Thursday, July 20, 2006

Many apologies for this personal post

Posted by Johnny

I just got off the phone with someone who caused me much grief 6 months ago (check the January-February archives). After a several month hiatus, she found her way back into my life seemingly wanting to try again.

Last night, I discovered that her mind had changed. Again, she didn't feel the same for me as I did for her, but this time she was dealing with the new Johnny. This is the Johnny who doesn't let people dick him around. I expressed some bold and presumptuous hypotheses as to the fluctuation of her feelings, the most important of which was an unnamed fear that exists in her mind - a fear that prevented her from releasing her boa constrictor grip on her life and truly becoming free.

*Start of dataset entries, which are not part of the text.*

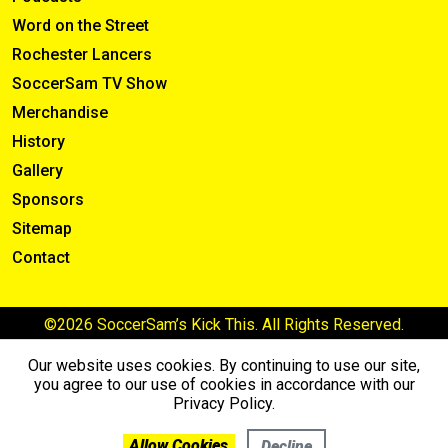
Word on the Street
Rochester Lancers
SoccerSam TV Show
Merchandise
History
Gallery
Sponsors
Sitemap
Contact
©2026 SoccerSam’s Kick This. All Rights Reserved.
Our website uses cookies. By continuing to use our site,
you agree to our use of cookies in accordance with our
Privacy Policy.
Allow Cookies
Decline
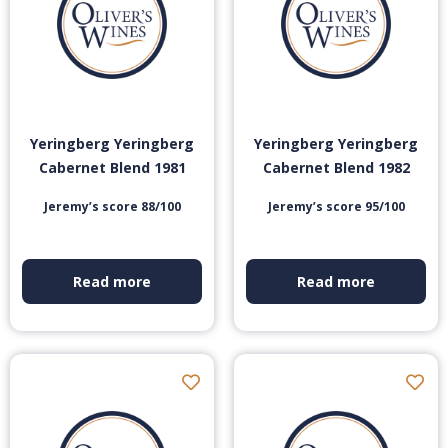
Yeringberg Yeringberg
Yeringberg Yeringberg
Cabernet Blend 1981
Cabernet Blend 1982
Jeremy’s score 88/100
Jeremy’s score 95/100
Read more
Read more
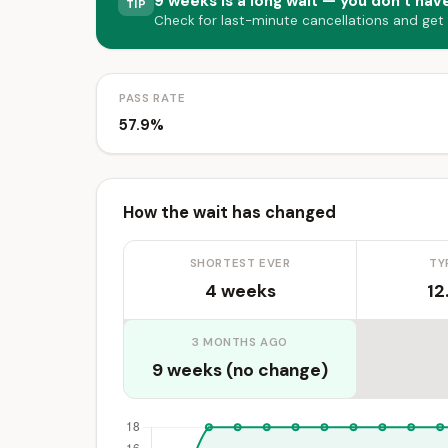
9 weeks is a long wait — you don’t have
TIP
Check for last-minute cancellations and get
PASS RATE
57.9%
How the wait has changed
SHORTEST EVER
TY
4 weeks
12
3 MONTHS AGO
9 weeks (no change)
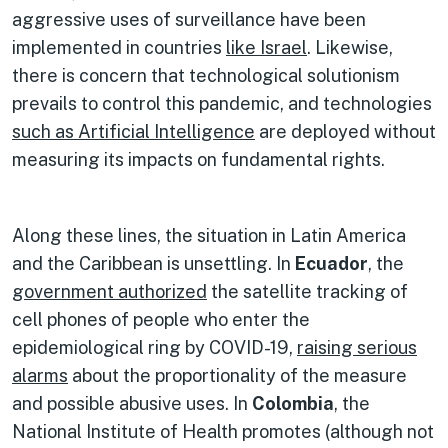
aggressive uses of surveillance have been
implemented in countries
like Israel
. Likewise,
there is concern that technological solutionism
prevails to control this pandemic, and technologies
such as Artificial Intelligence
are deployed without
measuring its impacts on fundamental rights.
Along these lines, the situation in Latin America
and the Caribbean is unsettling. In
Ecuador
, the
government authorized
the satellite tracking of
cell phones of people who enter the
epidemiological ring by COVID-19,
raising serious
alarms
about the proportionality of the measure
and possible abusive uses. In
Colombia
, the
National Institute of Health promotes (although not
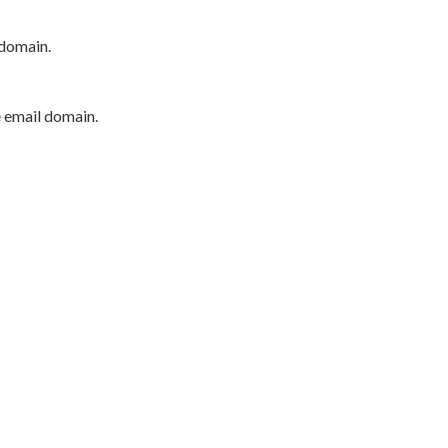
 domain.
e email domain.
P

Last night, she didn't know what that fear was, but tonight she did: her mother. More specifically, her mother has issues with me and it is somehow severely affecting her to the point that she can't love me. Granted, that she most likely has issues of her own with me (none of which she could or would name), but this mother issue was serious enough to be the topic of tonight's conversation.

I won't go into the details, but I will say that I laughed at all three of the issues she mentioned that her mom has with me. This was probably in poor taste, but I explained my actions. You see, the issues mentioned were trivial to me, and the fact that these were important to her made me laugh. I wasn't laughing at her at all. I was laughing at how glad I was that I had escaped what would have undoubtedly been a shitty situation.

Of course, the outcome wasn't a happy one for me. I was looking forward to having my universal confidant and inamorata back, but the reality is that my feelings for her would have gone unreciprocated.

All I can do is thank her for making the right decision at this point, but something tells me that this story isn't over.

4 comments:

eyes of a tragedy said...

*hug*

Reid said...

bitches I tell you

Kevin said...

Haha...Johnny, her mother doesn't like you? I find that very strange because...you're a great guy and I would think most moms would be delighted if their daughters brought the Johnny home.

As for what to do about her, I can't say that I am one to take relationship advice from. And, so, I probably shouldn't try to give any. But...consider this.

Don't let this drag on forever. If she needs time for whatever reason, you can give her time. But tell her that you're not going to hang around forever.

Johnny said...

Thanks all.

I agree completely with Kevin about the "delighted" part, and I even told her that before you suggested it. I'm also way ahead of you in the "not going to hang around" part. In fact, my exact words were "I'm not going to wait for you."

I'm looking forward to the end of this week.